Barricades contre bombes lacrymogènes, jets de pierres contre boucliers, cocktails molotovs contre balles en caoutchouc. Depuis plus d'un mois, l'Université Cadi-Ayyad de Marrakech (UCAM) connaît des troubles particulièrement violents. A plusieurs reprises, des étudiants y ont affronté les forces de l'ordre et, des deux côtés, les blessés sont nombreux. Les lieux, eux, portent encore les stigmates des combats : vitres brisées, bureaux détériorés, équipements brûlés. Le président de l'UCAM, Mohammed Marzak, résume en trois mots la situation : » tout a été détruit » .
Tout commence le soir du 25 avril. Une vingtaine d'étudiants est victime d'une intoxication alimentaire au restaurant de la cité universitaire de Marrakech. C'est l'étincelle qui met le feu aux poudres pour des jeunes ulcérés par leur « situation sociale critique ». Histoire de montrer leur solidarité avec les intoxiqués, près de 3000 jeunes, sur les 28 000 que compte l'université, marchent vers l'hôpital Ibn Toufail. (Voir la vidéo, filmée avant l'arrivée des forces de l'ordre)
Vite cernés par la police, ils décident alors de revenir à la cité U, suivis de près par les forces de l'ordre. Mohammed (les prénoms des témoins cités dans l'article ont été changés), étudiant d'économie de 20 ans, raconte :
» Plusieurs manifestants se sont organisés pour se protéger et se défendre des policiers. Ils ont élevé des barricades, ramassé des cailloux et préparé des cocktails molotovs. »
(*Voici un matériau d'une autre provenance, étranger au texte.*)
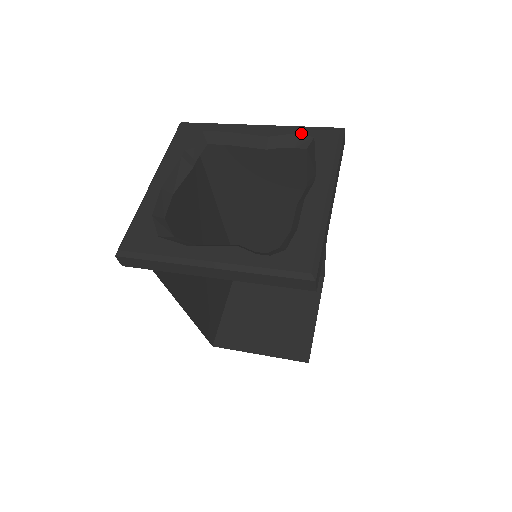
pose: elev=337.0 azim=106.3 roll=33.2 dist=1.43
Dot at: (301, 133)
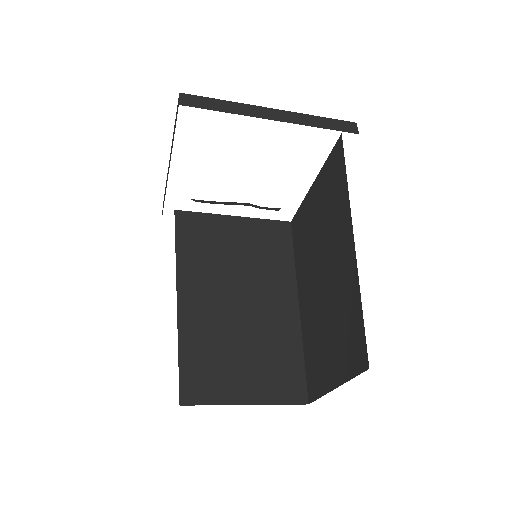
Dot at: occluded
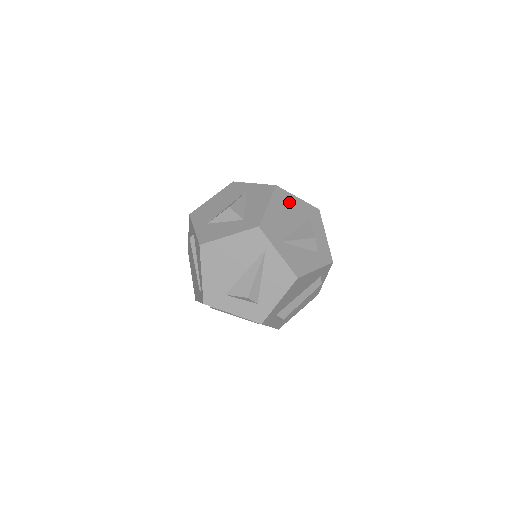
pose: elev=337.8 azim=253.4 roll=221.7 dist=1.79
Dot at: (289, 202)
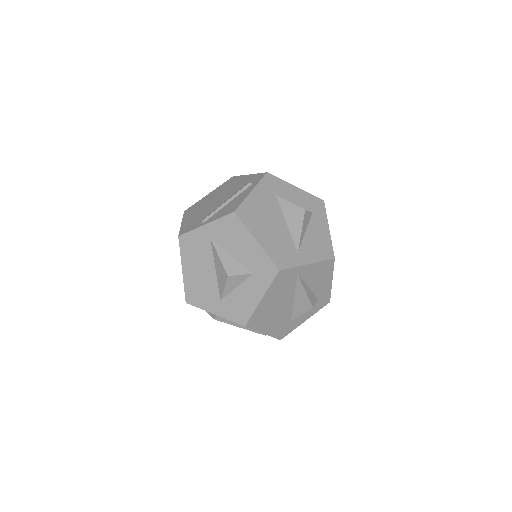
Dot at: (255, 208)
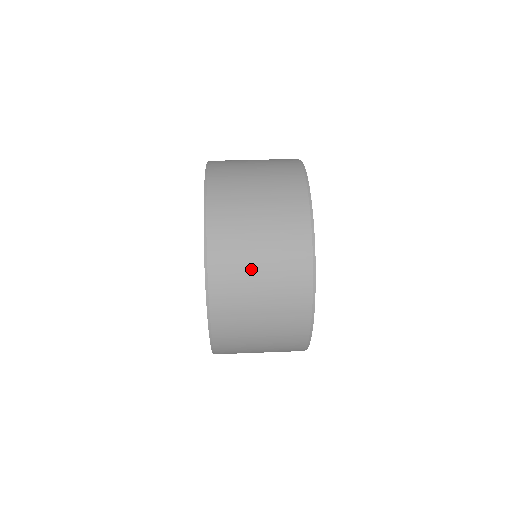
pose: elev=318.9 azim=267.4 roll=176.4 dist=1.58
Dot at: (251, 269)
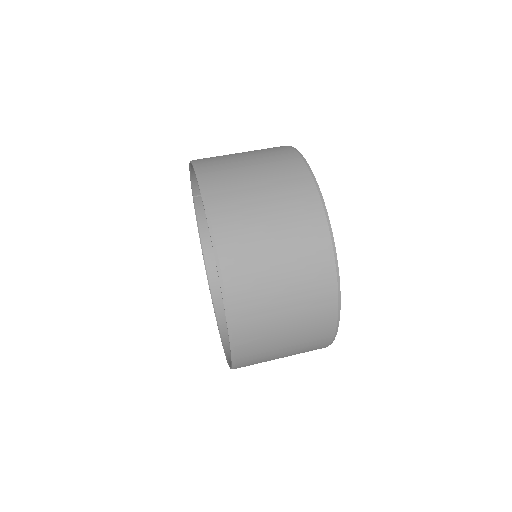
Dot at: (272, 287)
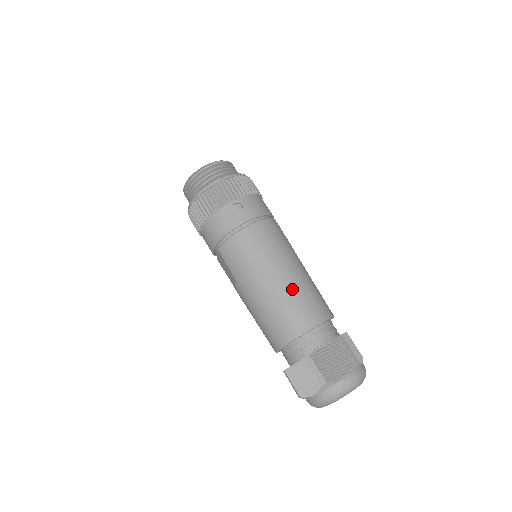
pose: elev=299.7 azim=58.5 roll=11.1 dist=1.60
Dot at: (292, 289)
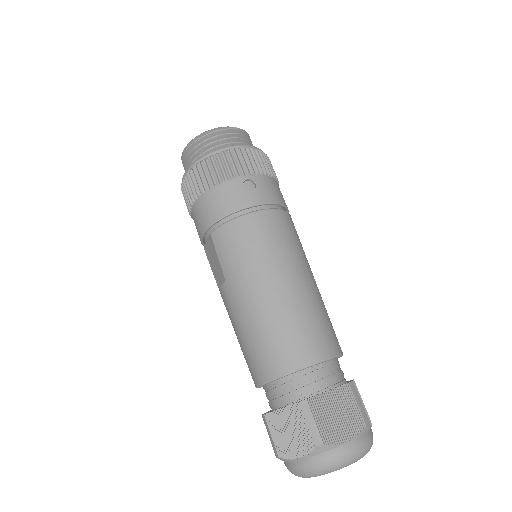
Dot at: (299, 305)
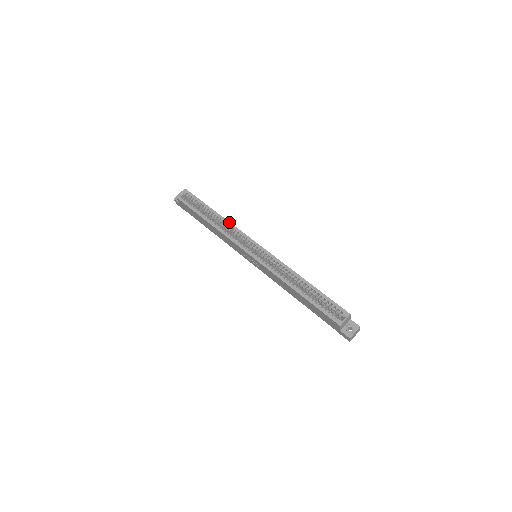
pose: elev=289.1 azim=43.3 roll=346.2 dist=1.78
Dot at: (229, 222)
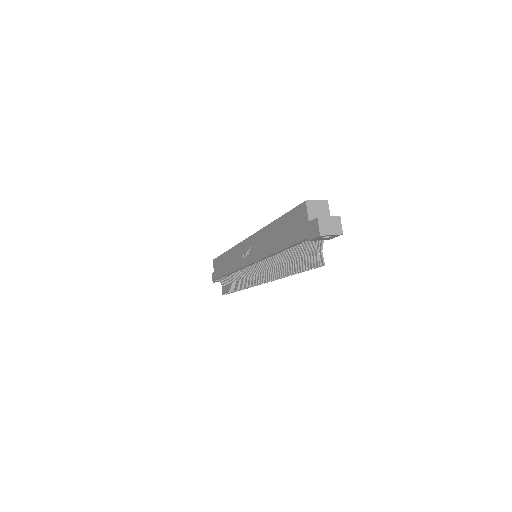
Dot at: occluded
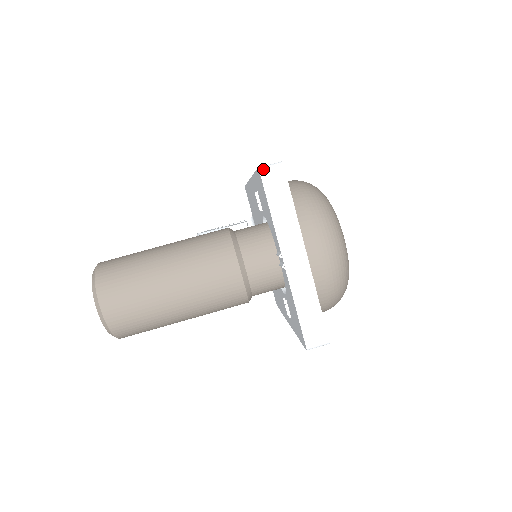
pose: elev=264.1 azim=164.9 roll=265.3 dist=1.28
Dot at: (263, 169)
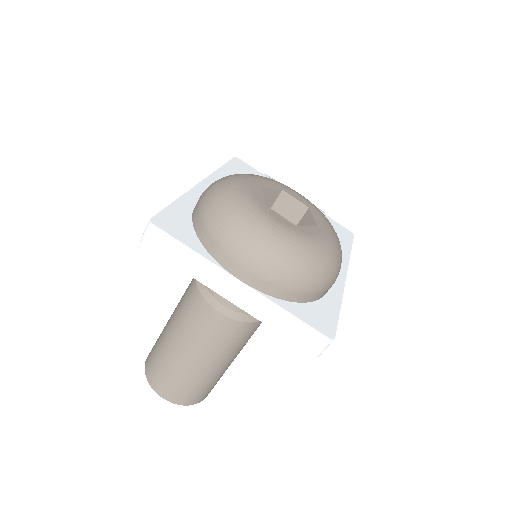
Dot at: (142, 240)
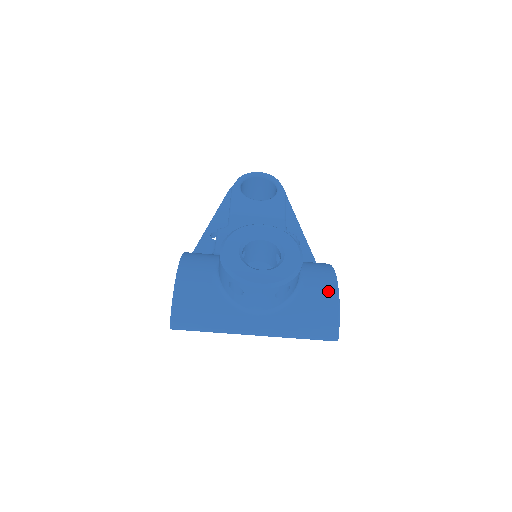
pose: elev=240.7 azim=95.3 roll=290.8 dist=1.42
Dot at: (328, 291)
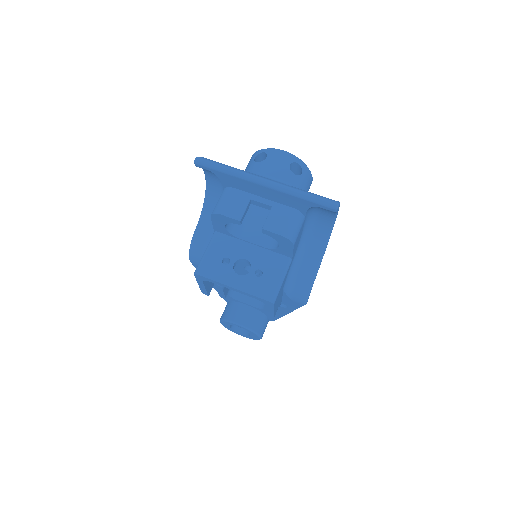
Dot at: occluded
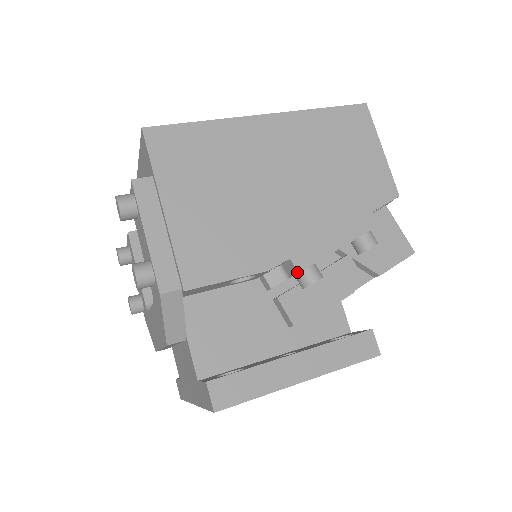
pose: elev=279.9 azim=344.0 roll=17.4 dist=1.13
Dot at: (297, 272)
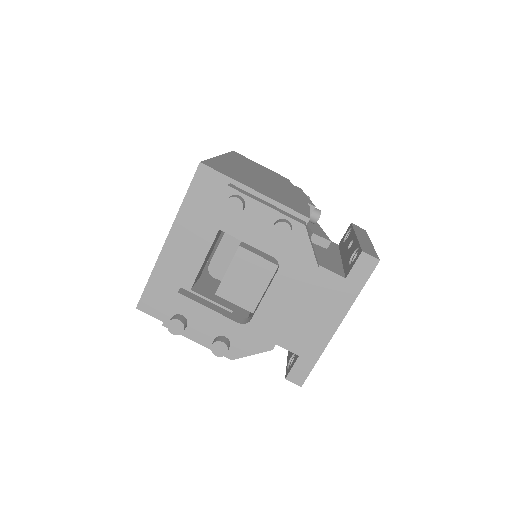
Dot at: (314, 207)
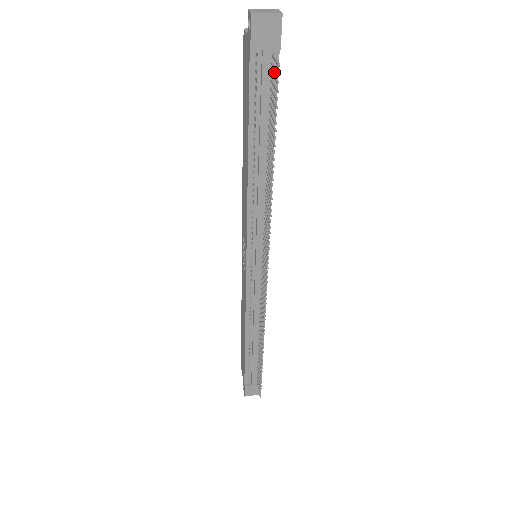
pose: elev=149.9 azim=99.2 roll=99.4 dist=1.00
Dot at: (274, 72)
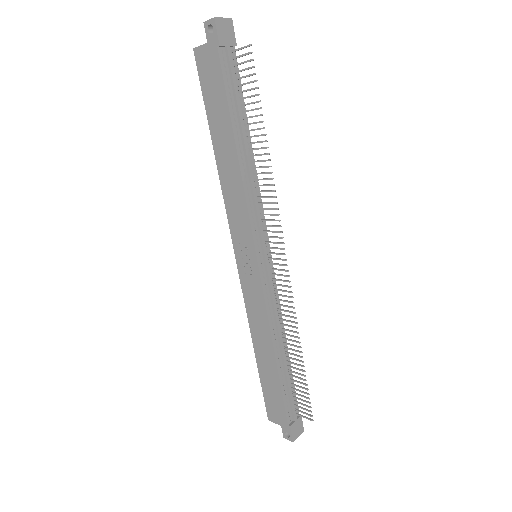
Dot at: (235, 66)
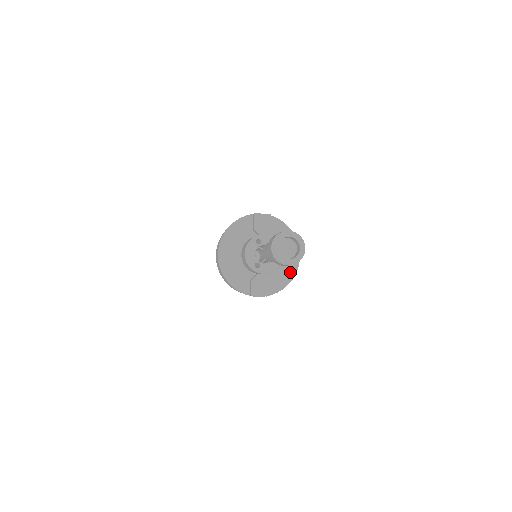
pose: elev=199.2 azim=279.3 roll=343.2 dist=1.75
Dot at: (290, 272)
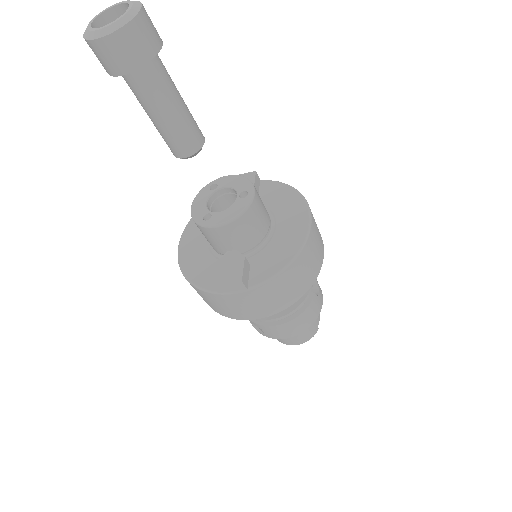
Dot at: (293, 244)
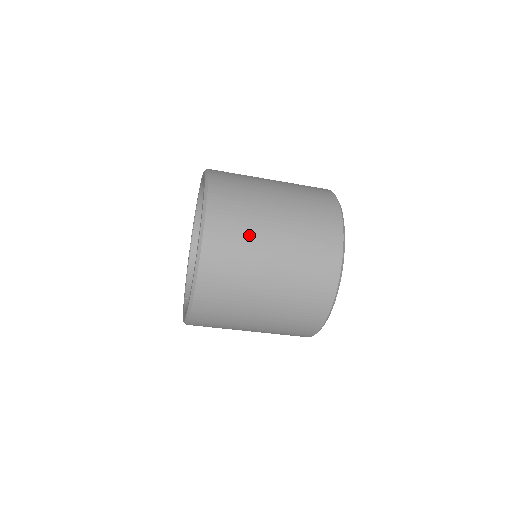
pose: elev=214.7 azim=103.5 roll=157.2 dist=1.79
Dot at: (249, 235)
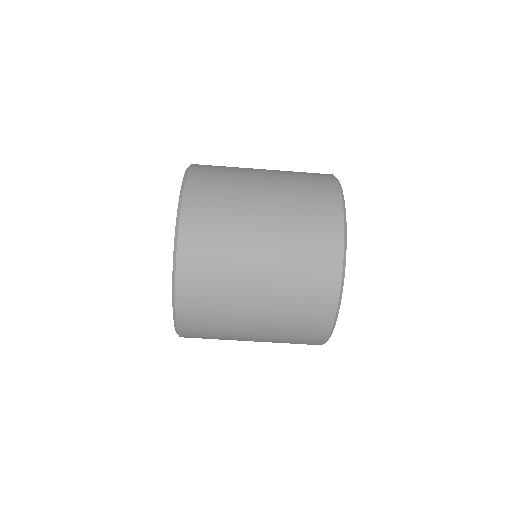
Dot at: (227, 280)
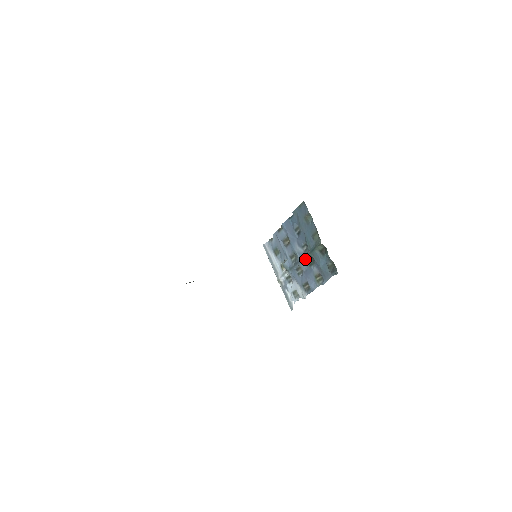
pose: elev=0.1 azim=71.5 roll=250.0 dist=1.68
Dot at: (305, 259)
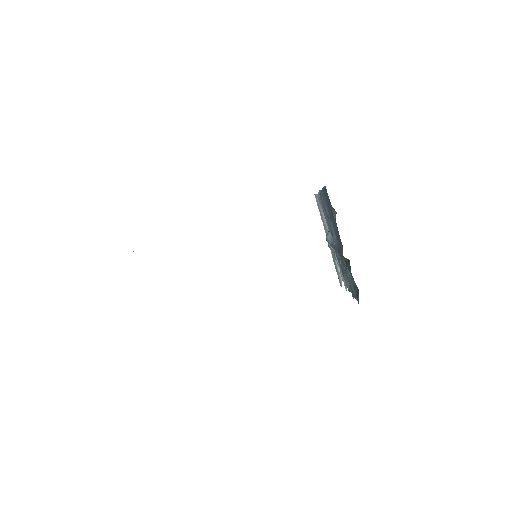
Dot at: occluded
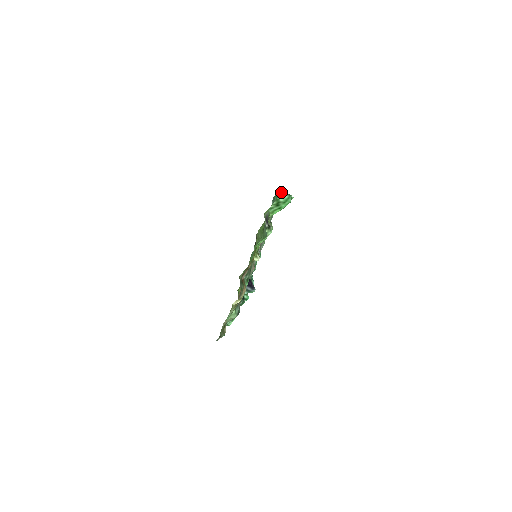
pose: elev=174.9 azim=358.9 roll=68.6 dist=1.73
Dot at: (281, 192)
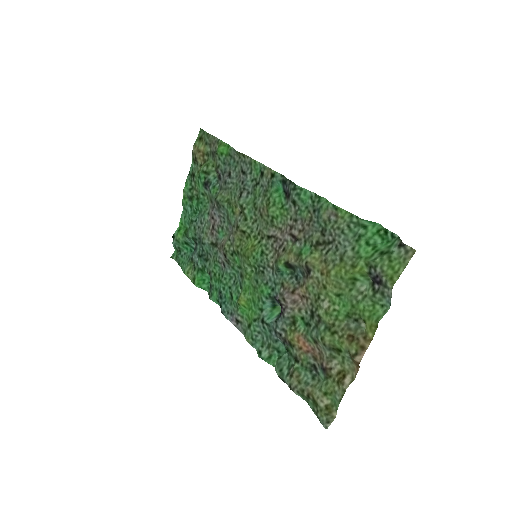
Dot at: (400, 244)
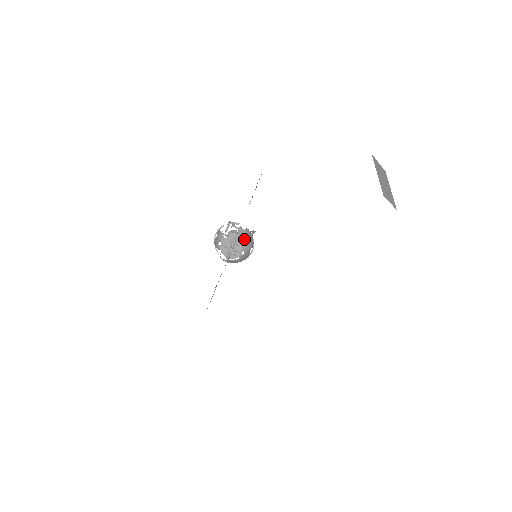
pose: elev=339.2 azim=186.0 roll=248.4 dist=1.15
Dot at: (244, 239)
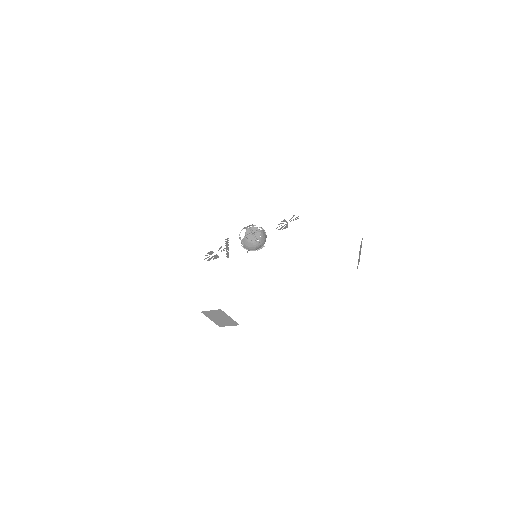
Dot at: (263, 235)
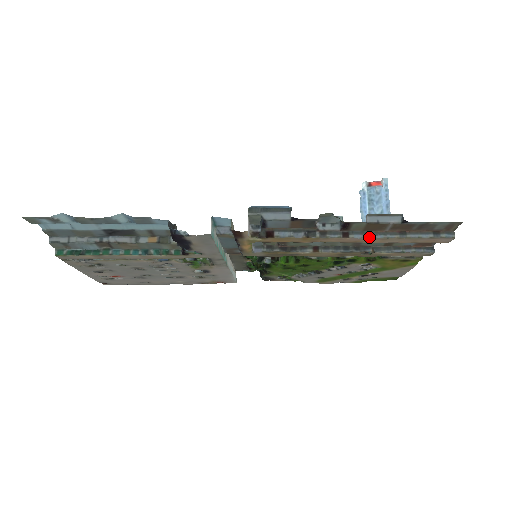
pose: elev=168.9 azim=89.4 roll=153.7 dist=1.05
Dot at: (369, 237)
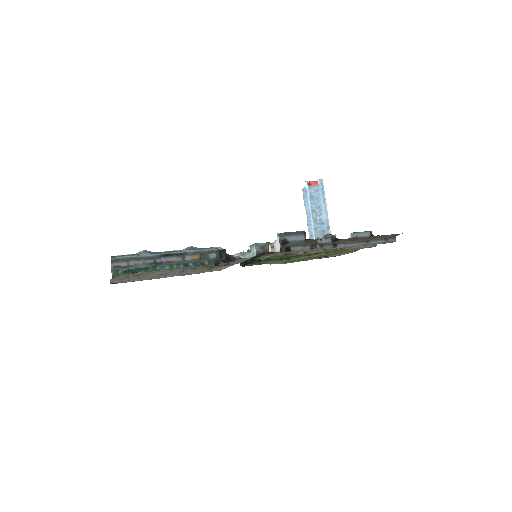
Dot at: (349, 245)
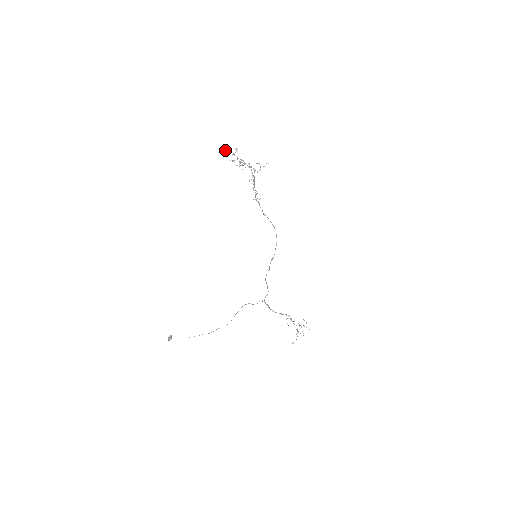
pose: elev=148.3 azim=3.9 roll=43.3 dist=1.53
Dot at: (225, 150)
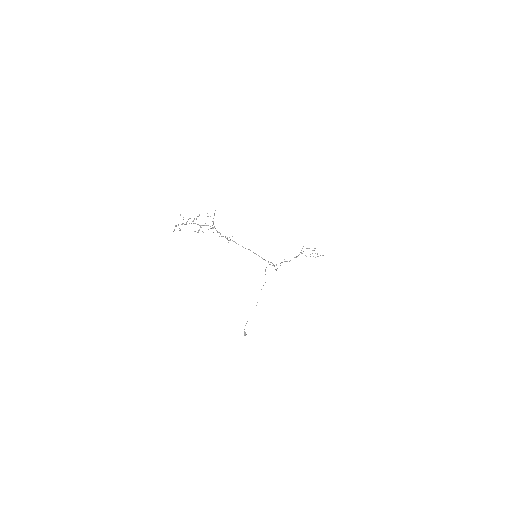
Dot at: (175, 225)
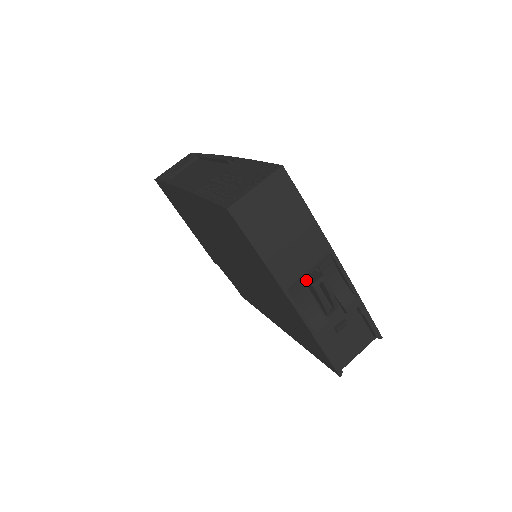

Vers 23 heures, les premières pierres sont jetées sur les policiers, qui répliquent. Très violents, les combats durent presque toute la nuit. Ce n'est qu'à 4 heures du matin que la police quittera la cité universitaire, une trentaine de manifestants dans ses filets. Des deux côtés, le bilan est lourd : de nombreux blessés, plus ou moins graves, et presque quarante fourgonnettes carbonisées. Le lendemain, plus de la moitié des jeunes interpellés sont relâchés. Les autres devront attendre leur passage devant le tribunal le 9 mai pour obtenir une liberté provisoire.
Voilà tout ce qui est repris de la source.